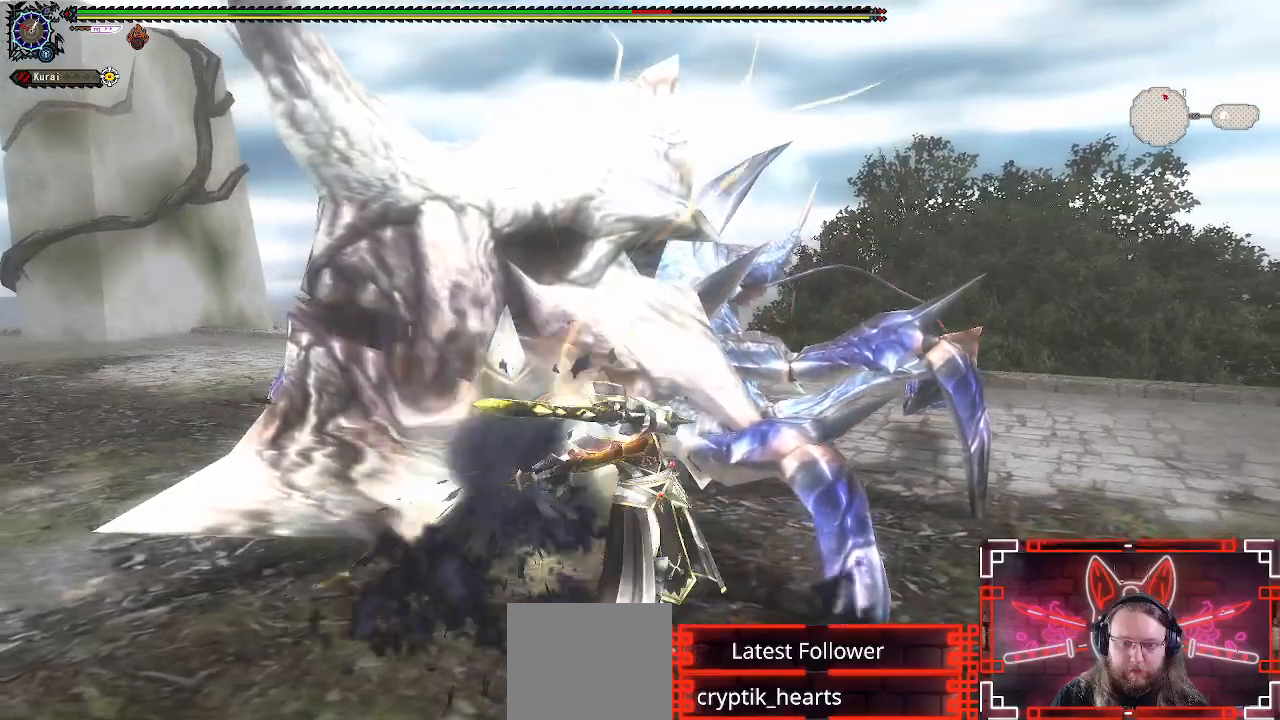
{"buttons": ["Y"], "left_stick": "center", "right_stick": "center", "events": [[50, "Y", "down"], [167, "Y", "up"], [250, "Y", "down"], [367, "Y", "up"], [450, "Y", "down"]]}
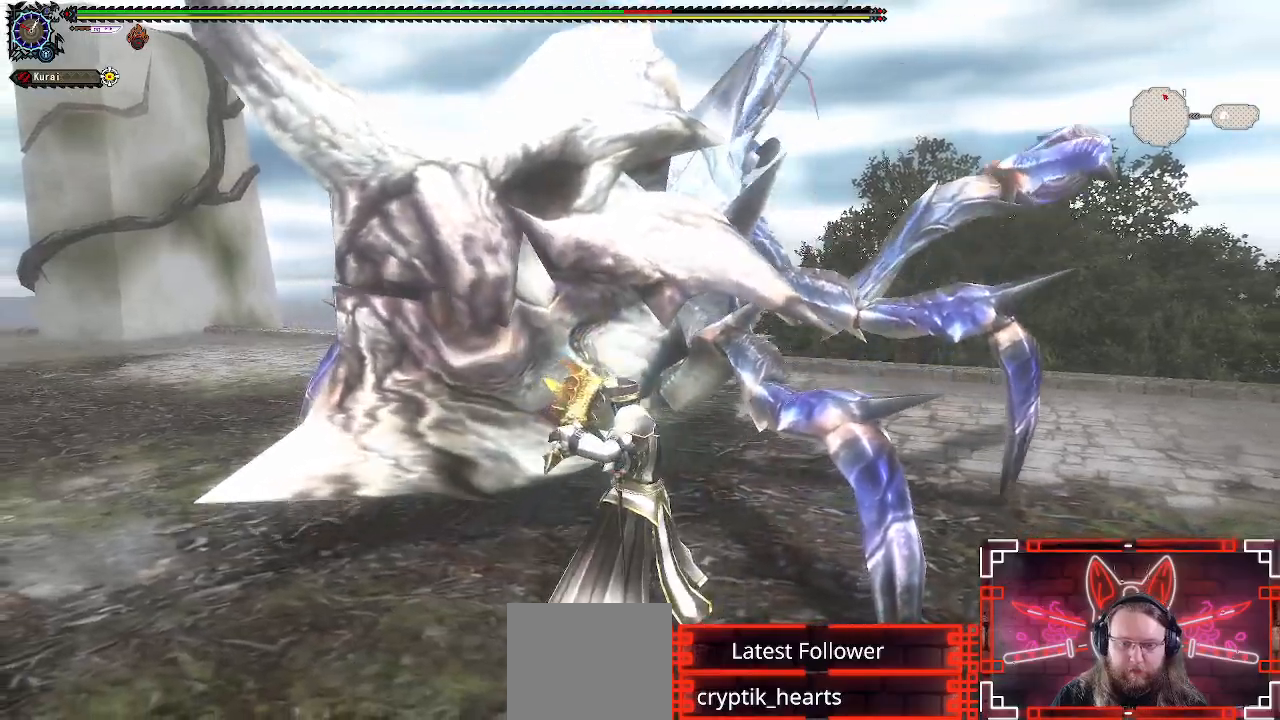
{"buttons": ["B", "Y"], "left_stick": "center", "right_stick": "center", "events": [[50, "Y", "up"], [150, "Y", "down"], [200, "B", "down"], [350, "B", "up"], [350, "Y", "up"], [433, "B", "down"], [433, "Y", "down"]]}
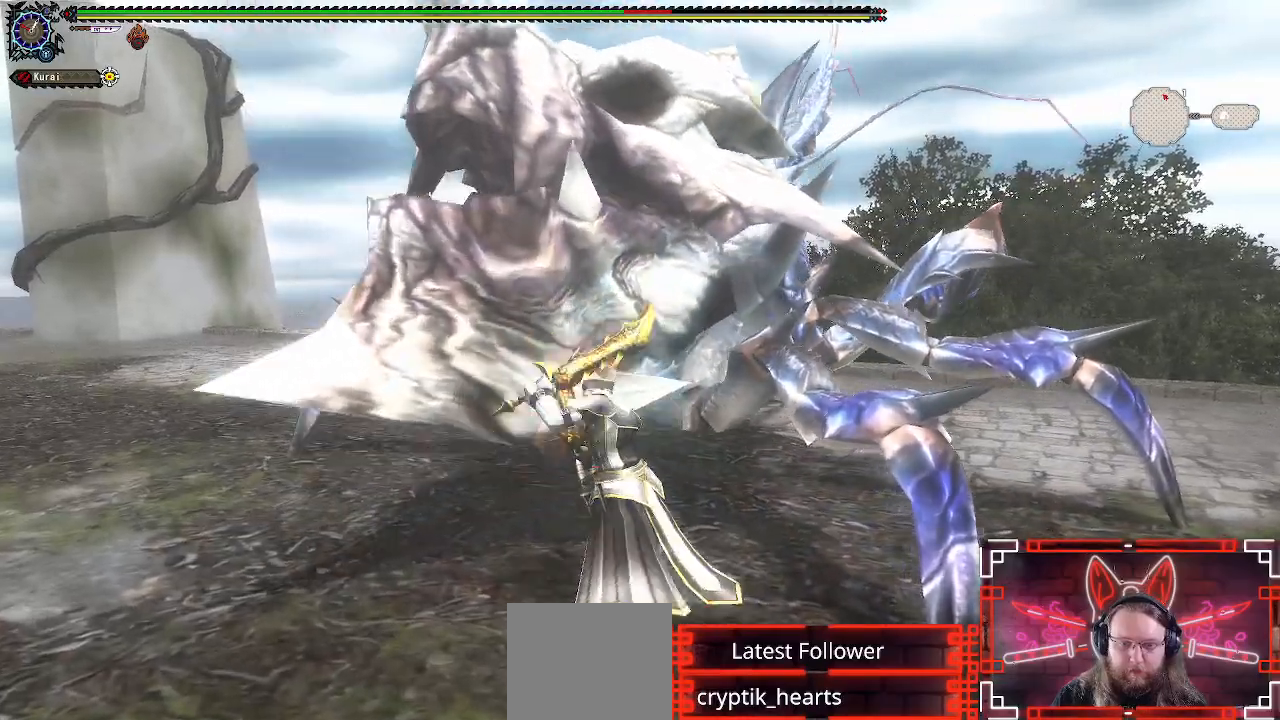
{"buttons": [], "left_stick": "up", "right_stick": "center", "events": [[33, "left_stick", "up"], [67, "B", "up"], [67, "Y", "up"], [150, "B", "down"], [150, "Y", "down"], [267, "Y", "up"], [300, "B", "up"], [367, "B", "down"], [367, "Y", "down"], [500, "B", "up"], [500, "Y", "up"]]}
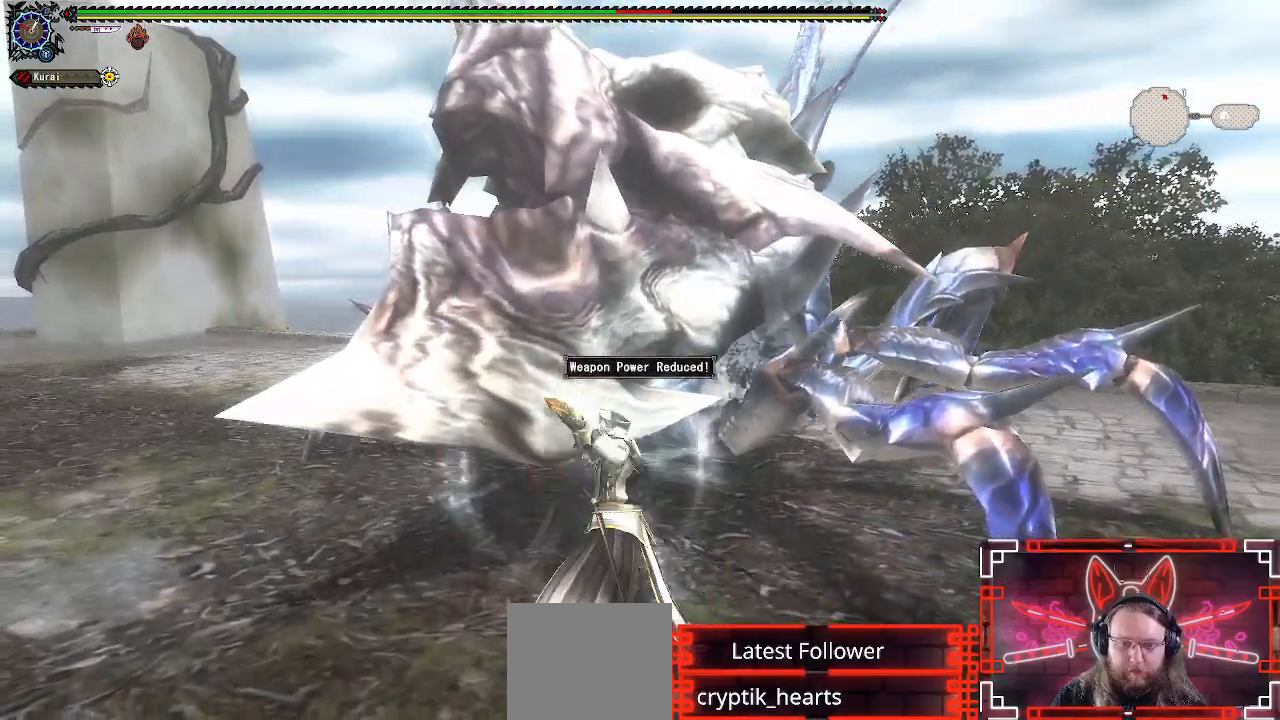
{"buttons": ["B", "Y"], "left_stick": "center", "right_stick": "center", "events": [[83, "B", "down"], [83, "Y", "down"], [150, "left_stick", "center"], [200, "B", "up"], [200, "Y", "up"], [267, "B", "down"], [267, "Y", "down"], [400, "B", "up"], [400, "Y", "up"], [467, "B", "down"], [467, "Y", "down"]]}
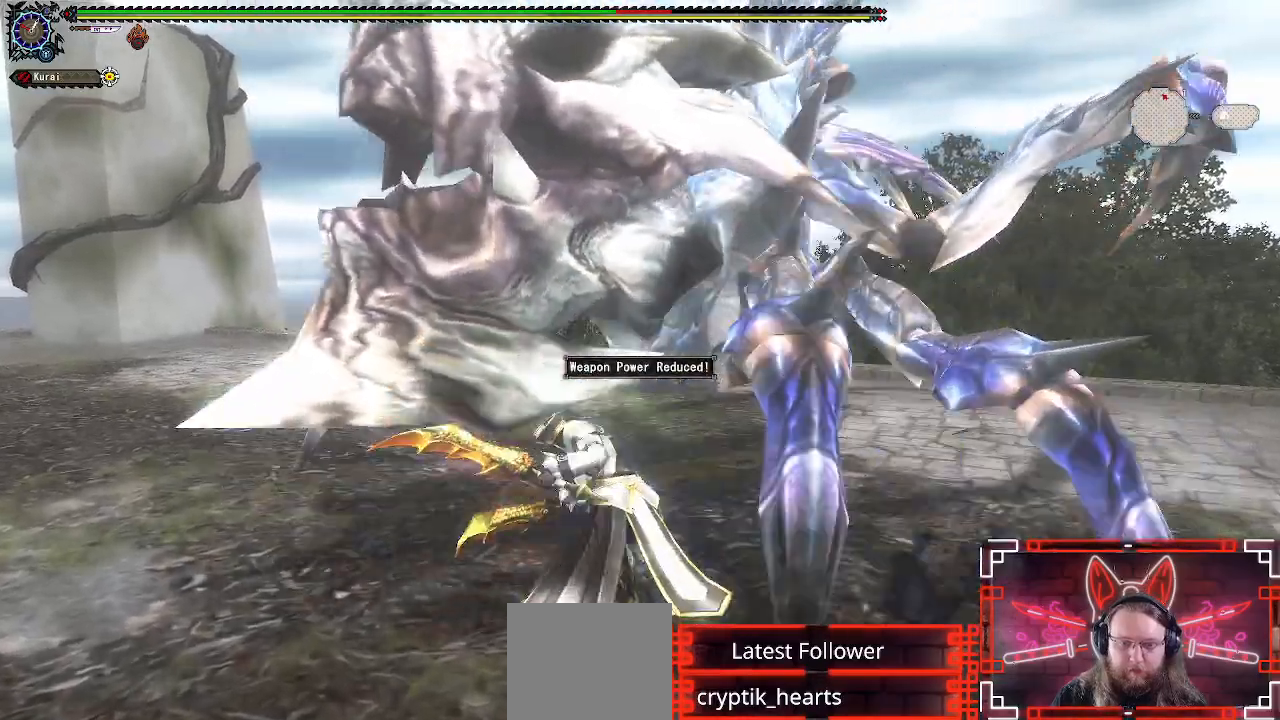
{"buttons": ["B"], "left_stick": "center", "right_stick": "center", "events": [[83, "B", "up"], [83, "Y", "up"], [167, "B", "down"], [167, "Y", "down"], [283, "Y", "up"], [300, "B", "up"], [383, "B", "down"], [383, "Y", "down"], [500, "Y", "up"]]}
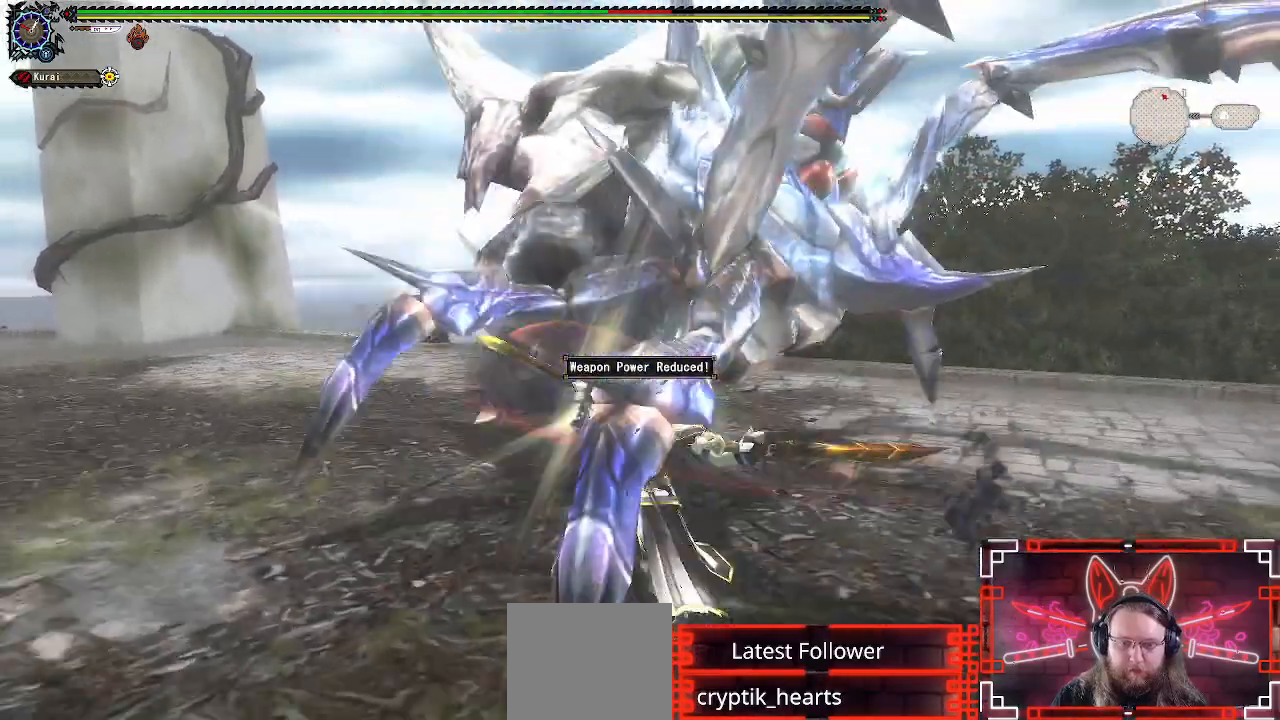
{"buttons": [], "left_stick": "center", "right_stick": "center"}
◇ ◇ ◇ ◇
#### EXERCISE INSTRUCTIONS
Reprint the whole listing above exactly, taking out the pictures.

#### YOUR RESPONSE
{"buttons": ["Y"], "left_stick": "center", "right_stick": "center", "events": [[50, "Y", "down"], [167, "Y", "up"], [250, "Y", "down"], [367, "Y", "up"], [450, "Y", "down"]]}
{"buttons": ["B", "Y"], "left_stick": "center", "right_stick": "center", "events": [[50, "Y", "up"], [150, "Y", "down"], [200, "B", "down"], [350, "B", "up"], [350, "Y", "up"], [433, "B", "down"], [433, "Y", "down"]]}
{"buttons": [], "left_stick": "up", "right_stick": "center", "events": [[33, "left_stick", "up"], [67, "B", "up"], [67, "Y", "up"], [150, "B", "down"], [150, "Y", "down"], [267, "Y", "up"], [300, "B", "up"], [367, "B", "down"], [367, "Y", "down"], [500, "B", "up"], [500, "Y", "up"]]}
{"buttons": ["B", "Y"], "left_stick": "center", "right_stick": "center", "events": [[83, "B", "down"], [83, "Y", "down"], [150, "left_stick", "center"], [200, "B", "up"], [200, "Y", "up"], [267, "B", "down"], [267, "Y", "down"], [400, "B", "up"], [400, "Y", "up"], [467, "B", "down"], [467, "Y", "down"]]}
{"buttons": ["B"], "left_stick": "center", "right_stick": "center", "events": [[83, "B", "up"], [83, "Y", "up"], [167, "B", "down"], [167, "Y", "down"], [283, "Y", "up"], [300, "B", "up"], [383, "B", "down"], [383, "Y", "down"], [500, "Y", "up"]]}
{"buttons": [], "left_stick": "center", "right_stick": "center"}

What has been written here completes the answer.